Lucy’s stream of consciousness monologue, voiced in an unrelenting, deadpan, Lancastrian dialect, details the Devils on-going apocalyptic masterplan as explained to her by the evil and shadowy figure ‘Alan’. This diabolical plot links the Pendle witches with the ‘dark satanic mills’ of Lancashire’s industrial revolution, the slave trade, cotton production and the thirteenth chapter of the Book of Revelation. Among the cast of characters included in Lucy’s cockeyed conspiracy is Mark E Smith (1957 – 2018) the lyricist and absurd shamanic font-man of cult Manchester post-punk band – The Fall

"Lucy Over Lancashire" is a reference to “Lucifer Over Lancashire”, the flip-side of The Fall’s 1986 single "Mr. Pharmacist". Like many of the Fall’s recordings from this period in their long history, the lyrics are enigmatically open to interpretation but make oblique reference to the arcane and bleak rural folk-horror landscape of Northern Britain and of Lancashire demonism in particular. The band’s name is derived from the title of Albert Camus’s 1956, philosophical novel which details the ‘fall’ from grace, of a wealthy and respected Parisian lawyer. The narrative evokes the secular concepts of the fall of man, purgatory and the dark influence of heaven’s fallen angel.
 
The sound of early-era Fall – before their scrubbed-up, nineties flirtations with pop-chart success – is a jumble of droning, discordant guitar distortion over a primitive back-beat and muscular bass-rumble melody.
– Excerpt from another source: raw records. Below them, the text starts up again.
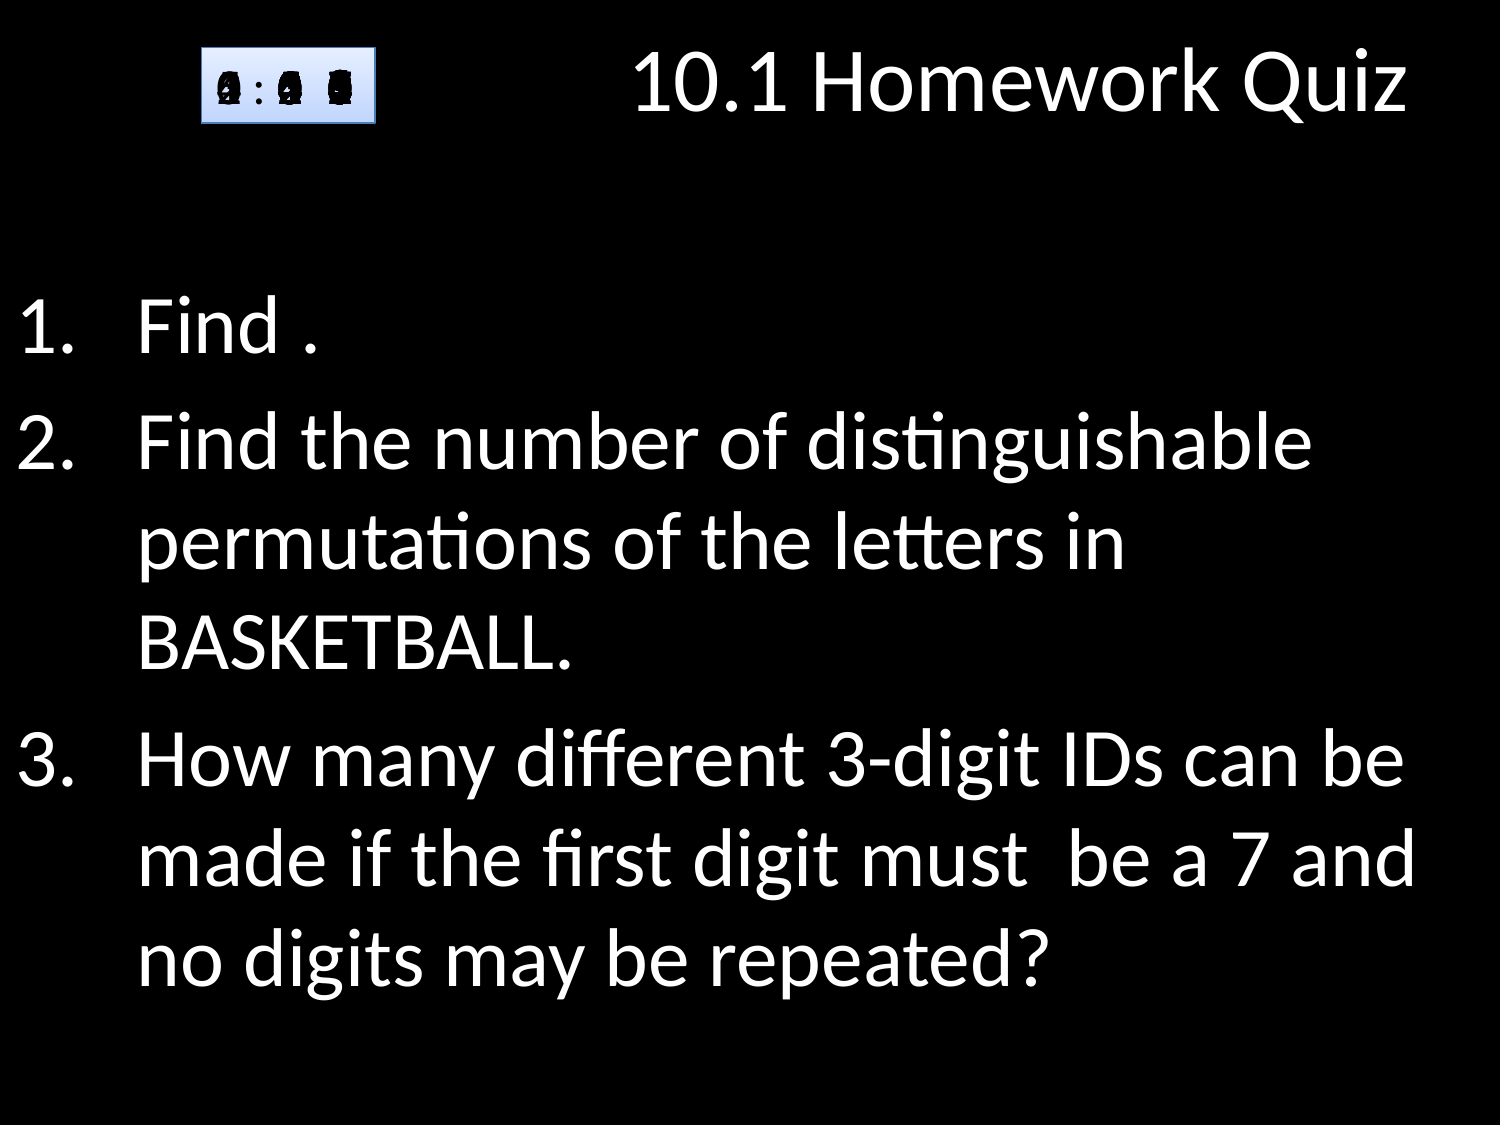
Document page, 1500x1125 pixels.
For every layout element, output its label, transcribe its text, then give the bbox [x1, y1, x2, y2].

text_box 0 [262, 47, 312, 123]
text_box 9 [312, 47, 363, 123]
title 10.1 Homework Quiz [75, 0, 1425, 150]
text_box [201, 47, 376, 124]
text_box 0 [201, 47, 252, 123]
text_box : [252, 47, 262, 123]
Their looping song structures built on a stoic adherence to the three R’s – repetition, repetition, repetition. This sonic alliance of chaos and discipline, offering a hypnotic backdrop to Smith’s distinctive adenoidal, Mancunian, over-enunciated-eh, chant-narration-eh. His caustic, misanthropic personality, cultivated in interviews and live performances, looming sullenly over the music like a jarring and malevolent spectre. 
 
A working-class autodidact, Mark E Smith eschewed cosmopolitan intellectualism and reveled in his ‘white crap’ distain for patronising liberal humanism. He poured scorn on any request to explain, justify or confirm the meaning of the band’s songs. Fans and critics alike are left to sift through a jumbled bricolage of grimy refences to English working-class life, sardonic humour and crude atavism. Early album and song titles such as “Live at the Witch Trials” (1979), “A Figure Walks” & “Spectre Vs. Rector” (1979), “City Hobgoblins” (1980), “New Face In Hell” (1980), “Hex Education Hour” (1982), provide the most obvious insight into the band’s on-going fascination with the spooky, weird and uncanny. 
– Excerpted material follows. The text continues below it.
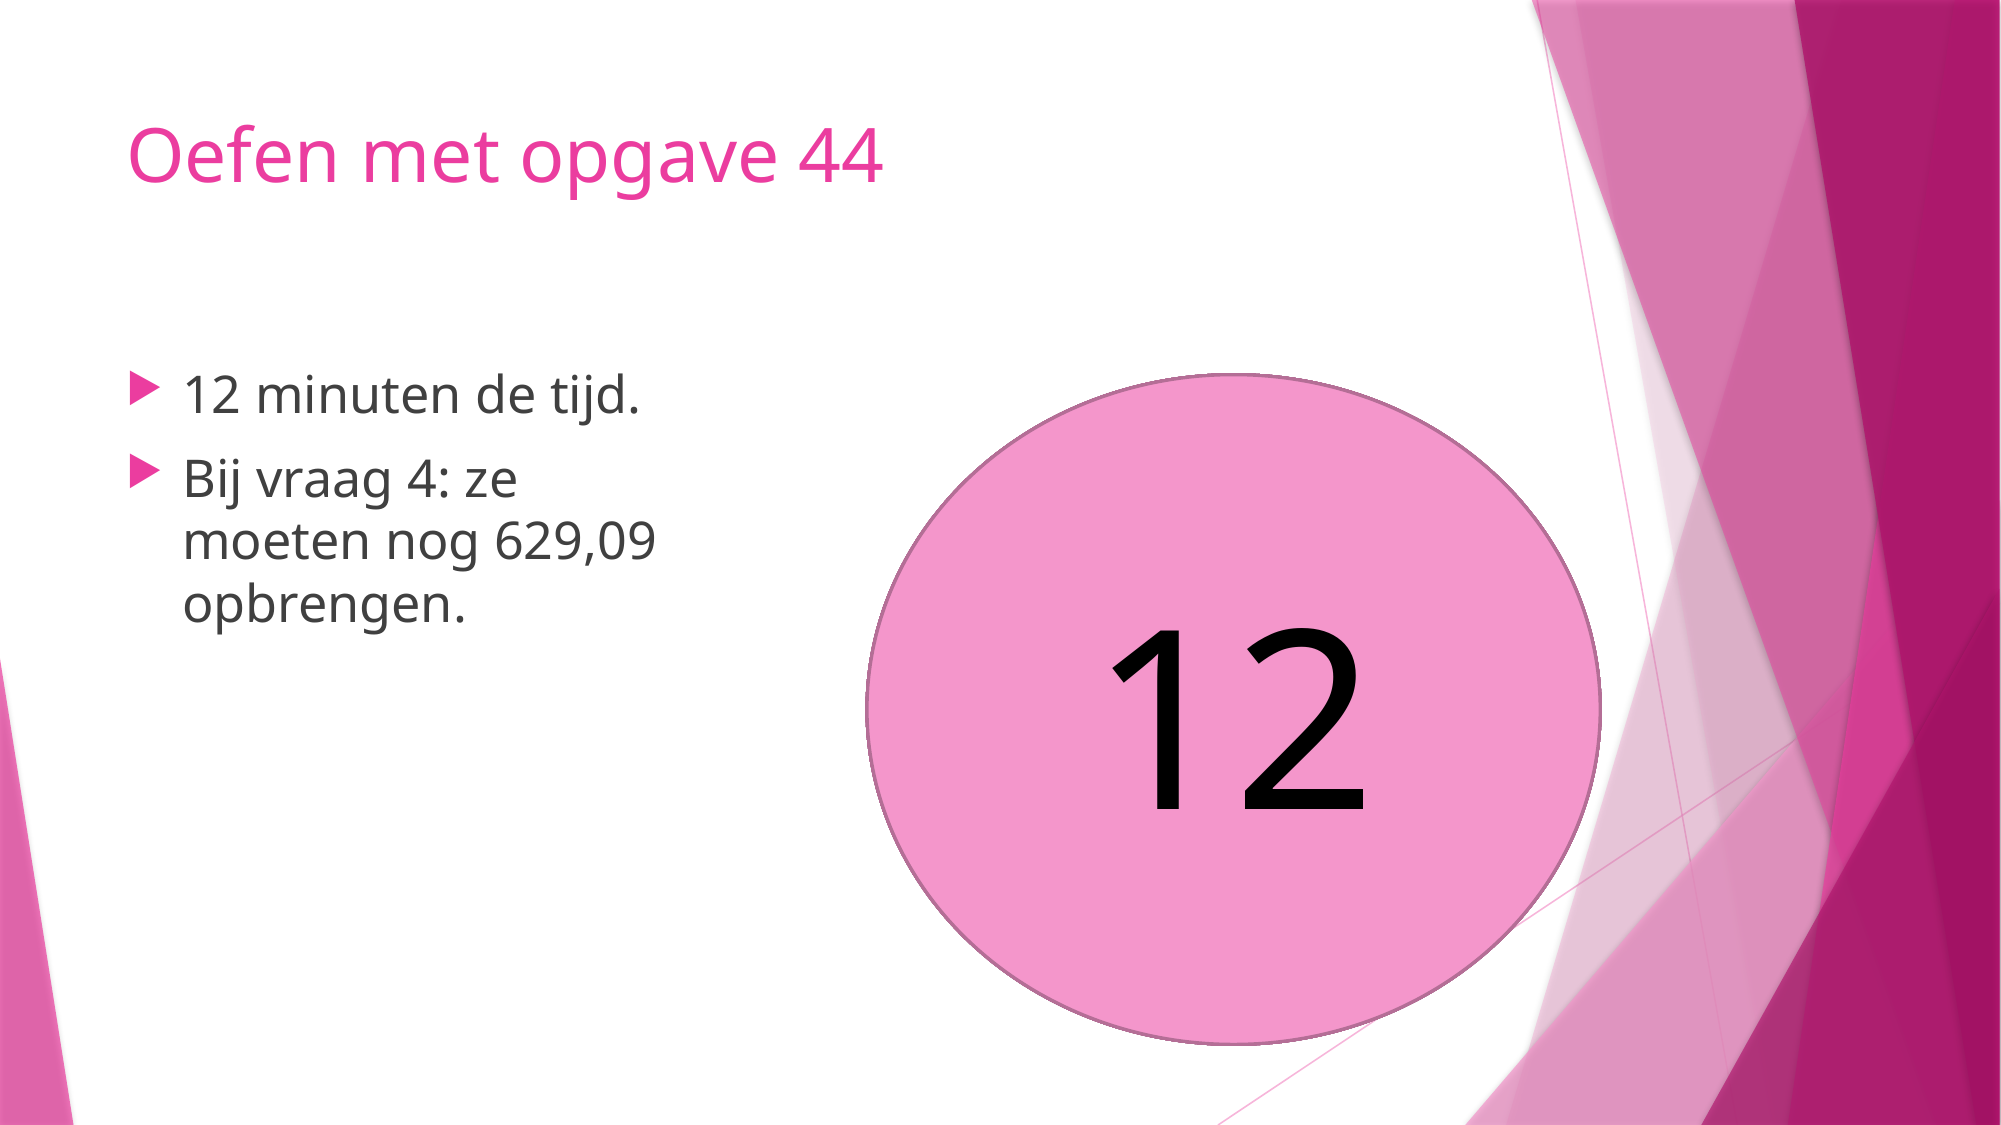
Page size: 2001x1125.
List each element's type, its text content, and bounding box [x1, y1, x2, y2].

text_box 12 [865, 373, 1602, 1046]
list 12 minuten de tijd. Bij vraag 4: ze moeten nog 629,09 opbrengen. [111, 354, 689, 960]
title Oefen met opgave 44 [111, 99, 1522, 317]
According to his legend, the young Mark E Smith was an avid reader of the ghost stories of the Victorian scholar M. R. James (1862 – 1936). These tales abandoned the traditional mores of the gothic ghost story and helped to establish many of the protocols of modern horror. Rather than the stately ghosts of his predecessors, James’s ghouls are often lumpen, hairy, hellish nyktomorphs, more daemon than ghost. It’s precisely this type of vengeful, restless creature who stalks the twilight world of The Fall’s mutant landscape. 
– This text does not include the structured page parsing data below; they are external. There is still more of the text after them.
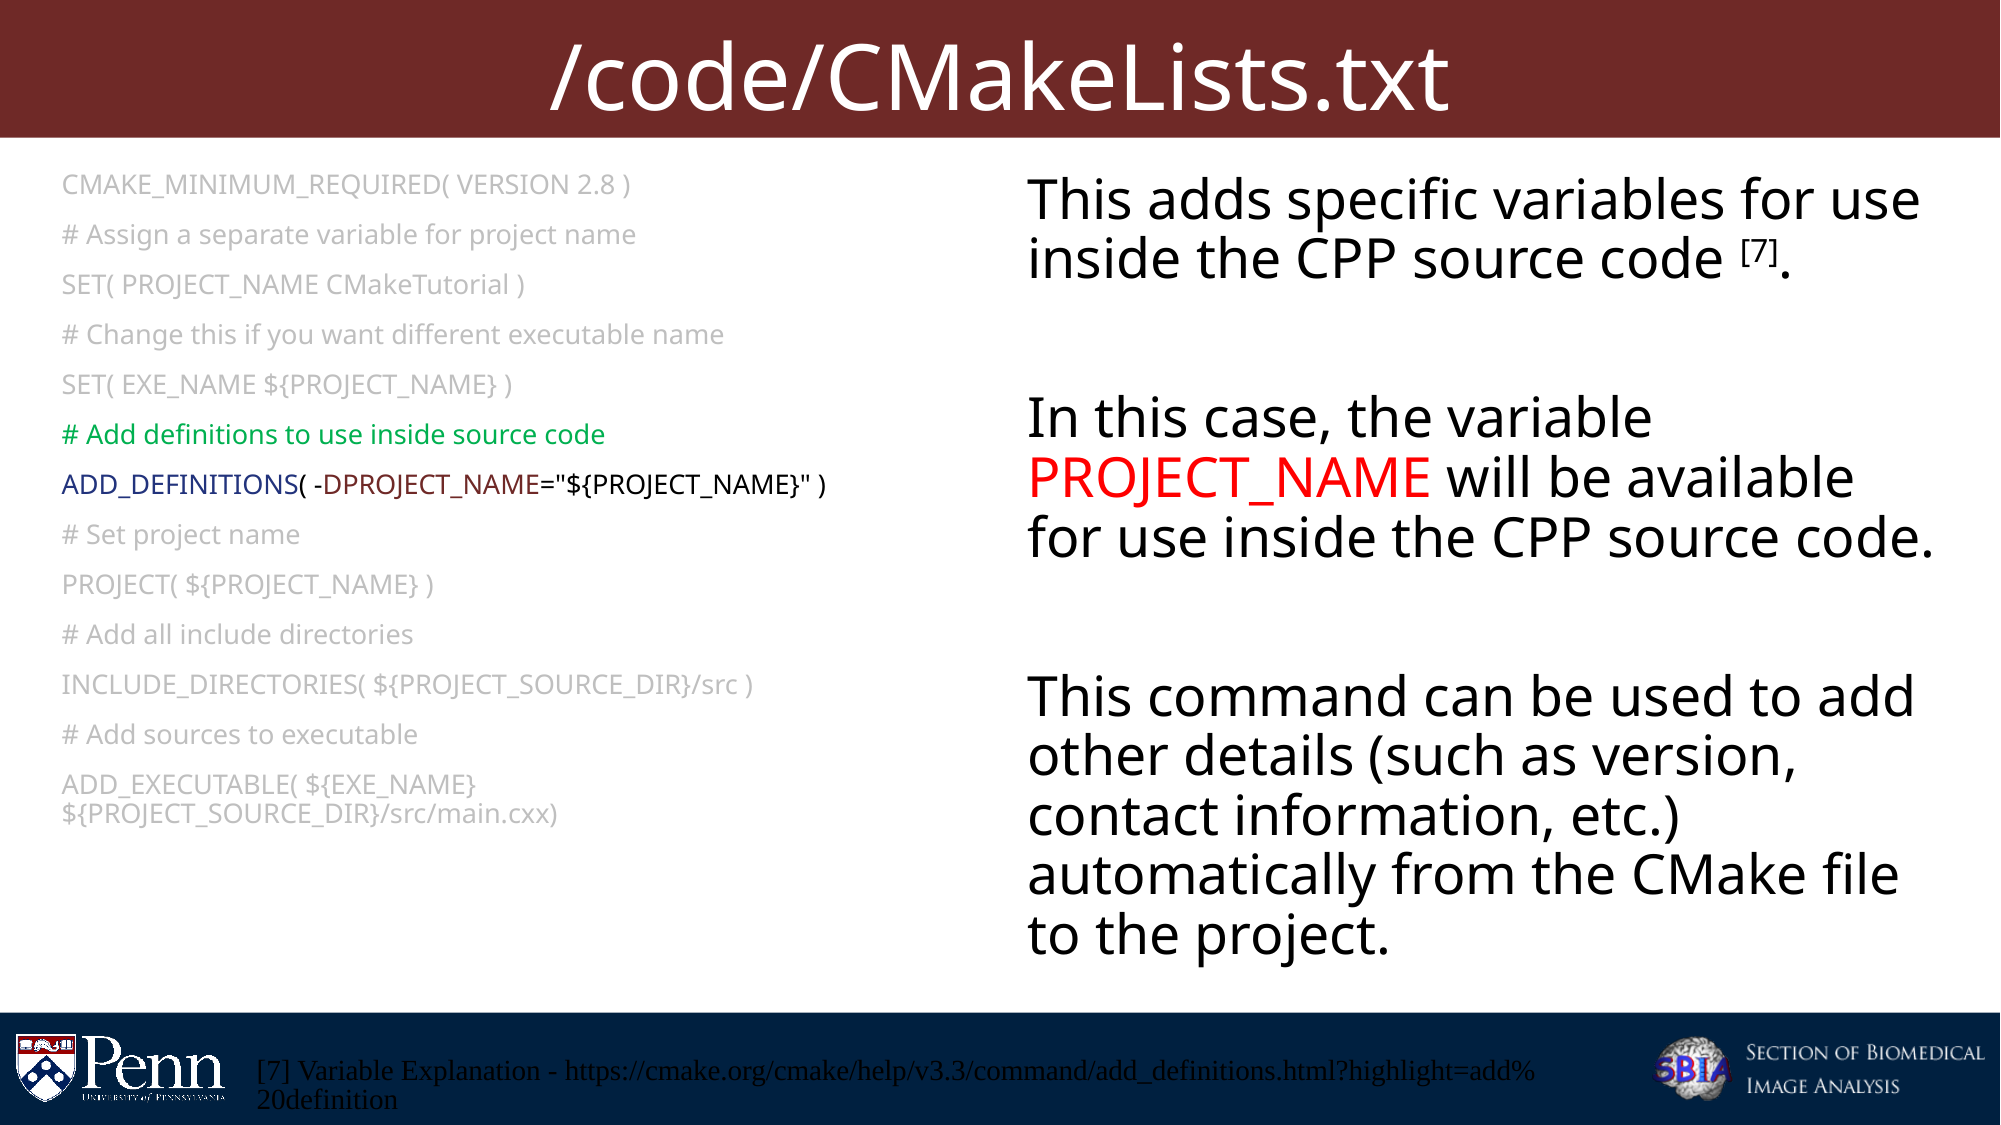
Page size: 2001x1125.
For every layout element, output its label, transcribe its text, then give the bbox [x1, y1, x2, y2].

footer [7] Variable Explanation - https://cmake.org/cmake/help/v3.3/command/add_definitions.html?highlight=add%20definition [241, 1038, 1551, 1099]
list This adds specific variables for use inside the CPP source code [7]. In this case, the variable PROJECT_NAME will be available for use inside the CPP source code. This command can be used to add other details (such as version, contact information, etc.) automatically from the CMake file to the project. [1012, 164, 1954, 987]
title /code/CMakeLists.txt [46, 0, 1954, 138]
list CMAKE_MINIMUM_REQUIRED( VERSION 2.8 ) # Assign a separate variable for project name SET( PROJECT_NAME CMakeTutorial ) # Change this if you want different executable name SET( EXE_NAME ${PROJECT_NAME} ) # Add definitions to use inside source code ADD_DEFINITIONS( -DPROJECT_NAME="${PROJECT_NAME}" ) # Set project name PROJECT( ${PROJECT_NAME} ) # Add all include directories INCLUDE_DIRECTORIES( ${PROJECT_SOURCE_DIR}/src ) # Add sources to executable ADD_EXECUTABLE( ${EXE_NAME} ${PROJECT_SOURCE_DIR}/src/main.cxx) [46, 164, 985, 987]
picture [1652, 1035, 1985, 1102]
picture [16, 1034, 225, 1103]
The temporal nature of hauntings which allows the past and future to infect the present is central to Mark E Smith’s ‘prophet of Prestwich’ mythology and his supposed psychic abilities. According to the accounts of those close to him, Smith experienced both precognitive visions of the future and visitations from the tragic past. “Futures and Pasts” (1979), is an early example of the band’s deployment of the hauntological. In “Psykick Dancehall” the opening track of “Dragnet” (1979), M E Smith assumes the role of the medium at his own seance, “Is there anybody there?” – “Yeah” is his own disembodied response from beyond the grave.